Nanopore sequencing itself offers a more complete view of genetic variations and the possibility to reconstruct complex genomes.
A nanopore is a nano-scale hole, over which an ionic current is passed, with alterations in current measured when biological molecules pass through. The alterations are then documented and translated to identify that molecule and base modification.
Nanopore sequencing is used to identify a range of diseases and also helps medical professionals analyze the DNA samples in greater detail to potentially offer more personalized medicine, especially in the treatment of various cancers.
The new SLOW5 file format can now help medical professionals diagnose diseases more quickly and ensure that patients are prescribed specific targeted medicine—often the most effective treatment—much faster than was previously possible.
Dr.
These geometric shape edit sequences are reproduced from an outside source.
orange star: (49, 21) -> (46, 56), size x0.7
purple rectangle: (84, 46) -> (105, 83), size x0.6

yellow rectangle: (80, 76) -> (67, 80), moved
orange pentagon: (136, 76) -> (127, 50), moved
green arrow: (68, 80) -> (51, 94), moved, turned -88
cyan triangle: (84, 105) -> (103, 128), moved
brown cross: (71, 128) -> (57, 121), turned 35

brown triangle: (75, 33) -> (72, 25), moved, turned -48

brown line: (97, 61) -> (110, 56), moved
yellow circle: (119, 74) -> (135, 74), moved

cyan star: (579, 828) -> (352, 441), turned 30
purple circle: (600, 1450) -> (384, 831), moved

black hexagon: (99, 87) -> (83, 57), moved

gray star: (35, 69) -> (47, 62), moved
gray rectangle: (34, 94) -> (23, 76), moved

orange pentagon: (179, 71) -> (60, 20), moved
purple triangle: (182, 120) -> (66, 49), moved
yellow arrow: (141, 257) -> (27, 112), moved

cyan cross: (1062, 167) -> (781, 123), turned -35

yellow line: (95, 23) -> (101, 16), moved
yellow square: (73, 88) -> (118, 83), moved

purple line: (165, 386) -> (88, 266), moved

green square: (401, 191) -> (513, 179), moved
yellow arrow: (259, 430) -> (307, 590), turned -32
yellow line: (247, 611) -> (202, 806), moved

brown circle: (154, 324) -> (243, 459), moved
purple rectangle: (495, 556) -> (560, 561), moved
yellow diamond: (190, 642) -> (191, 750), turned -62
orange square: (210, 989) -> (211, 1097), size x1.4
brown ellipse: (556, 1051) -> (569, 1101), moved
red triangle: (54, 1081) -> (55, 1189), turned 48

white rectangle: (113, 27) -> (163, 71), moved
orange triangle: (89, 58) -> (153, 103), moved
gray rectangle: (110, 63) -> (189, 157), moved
Ira Deveson, Head of Genomic Technologies at the Garvan Institute and a co-author of the paper, said: "SLOW5 has removed one of the major bottlenecks to the use of nanopore sequencing, a new technology that has countless potential applications in clinical genetics, agriculture and other bioscience domains.
"With the development of SLOW5, our ability to process nanopore sequencing data can now keep up with our ability to generate it. This will open the door to many new applications in medical science for this exciting, emerging technology."